══ TESTO DI PARTENZA ══

Il sentiero di Isaia. A quarant’anni dalla morte di Giorgio La Pira. A parlarne sulle colonne de «L’Osservatore Romano» è il Cardinale Gualtiero Bassetti

Il sentiero di Isaia. A quarant’anni dalla morte di Giorgio La Pira. A parlarne sulle colonne de «L’Osservatore Romano» è il Cardinale Gualtiero Bassetti

«Quarant’anni fa, il 5 novembre 1977, moriva Giorgio La Pira: terziario domenicano e francescano, professore universitario di diritto romano e, soprattutto, un “mistico in politica” che in moltissimi, ancora oggi, a Firenze ricordano come il “sindaco santo”». Inizia con queste parole l’ultimo editoriale del cardinale arcivescovo di Perugia-Città della Pieve Gualtiero Bassetti intitolato «Il sentiero di Isaia» e pubblicato sulle colonne de «L’Osservatore Romano» in edicola domani 5 novembre e già oggi consultabile sul sito: www.osservatoreromano.va.

 

La fede e la politica

Il cardinale Bassetti cita le parole dei Pontefici che hanno commemorato e onorato La Pira, Paolo VI e Giovanni Paolo II, il ricordo di Carlo Bo e quello del Cardinal Benelli. Tutti concordavano sulla sua originalità che «risiedeva nel suo essere extra ordinem rispetto ai normali schemi politici» e nella «sua profonda fede cristiana» come il «motore» della sua azione politica.

 

Il Disarmo e la pace          

Un’azione politica, scrive il prelato perugino, «che si innestava in un contesto internazionale caratterizzato da un “crinale apocalittico” dominato dallo scontro tra le due superpotenze e dall’incubo nucleare. Alla logica del conflitto, La Pira oppone la supremazia del dialogo. Un dialogo cercato con tutte le sue forze nei paesi dell’Europa dell’est, in Asia, in America latina e in Africa. In questo sforzo incessante per il dialogo, il sindaco di Firenze traccia una strada: è il “sentiero di Isaia”. Un sentiero di pace che si proponeva di arrivare al disarmo generale trasformando “i cannoni in aratri ed i missili e le bombe in astronavi”».

═══
══ ESTRATTI DEI DATI ══

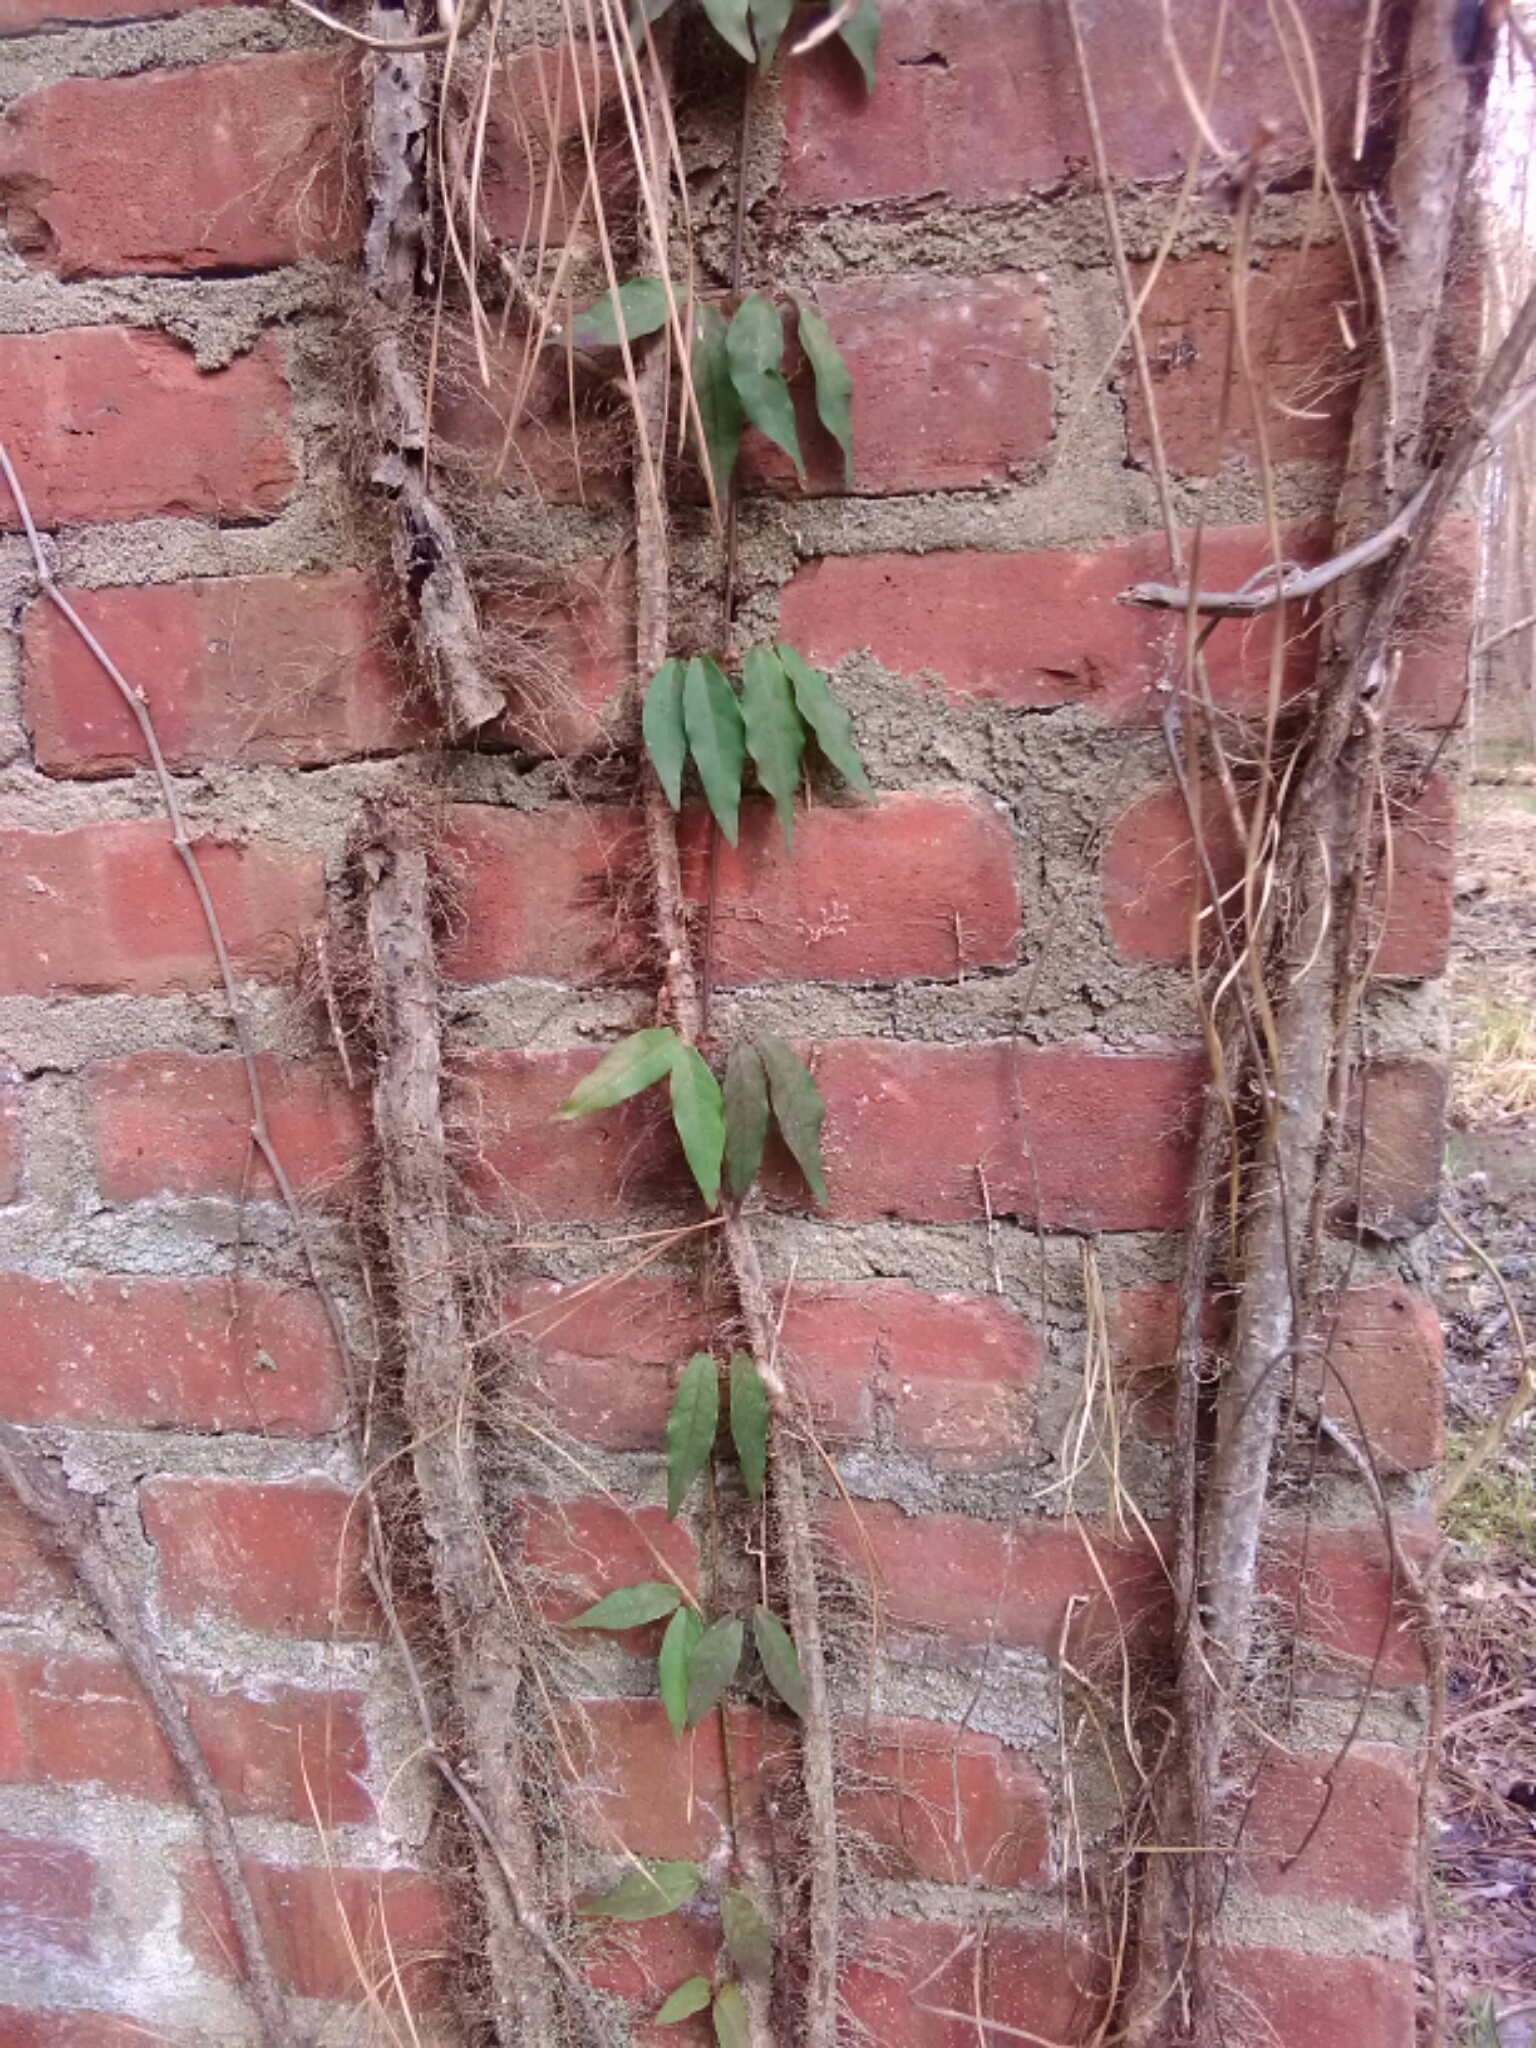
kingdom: Plantae
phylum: Tracheophyta
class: Magnoliopsida
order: Lamiales
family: Bignoniaceae
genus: Bignonia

═══

ELENCO DEI COMPITI
1) Elenca tutte le aree del mondo in cui, secondo il testo su Giorgio La Pira, il sindaco di Firenze cercò il dialogo.
2) Prosegui il testo su Giorgio La Pira a partire dall'ultima frase riportata.

RISPOSTE PER COMPITO
1)
- i paesi dell'Europa dell'est
- l'Asia
- l'America latina
- l'Africa

2)
Abbattere i muri e costruire i ponti

Nel suo editoriale il Cardinale Bassetti spiega le origini di una delle sue espressioni di La Pira più note, che è diventata di uso comune nel pontificato di Francesco: «abbattere i muri e costruire i ponti». Scrive il porporato che La Pira coniò questa espressione «al Cairo nel 1967 dopo aver incontrato il presidente egiziano Nasser. In quell’occasione vide “una squadra di operai abbattere i muri che erano stati costruiti davanti alle porte dell’albergo, come strumenti di difesa antiaerea”. In quel gesto vide il simbolo di una grande azione politica e culturale. Bisognava abbattere “il muro della diffidenza” tra i popoli e costruire ponti di dialogo tra le genti».

 

La Cultura della vita

La Pira, scrive Bassetti, difese sempre con vigore «la cultura della vita. E infatti fu in prima linea, nel 1974, nel difendere la santità del matrimonio e della famiglia descritta come la “pietra costitutiva, angolare, della volta intiera del mondo”. Allo stesso modo, sull’Osservatore Romano del 19 marzo 1976 affermò con forza il suo fermo no all’aborto come “frontiera intransitabile per tutti gli uomini”».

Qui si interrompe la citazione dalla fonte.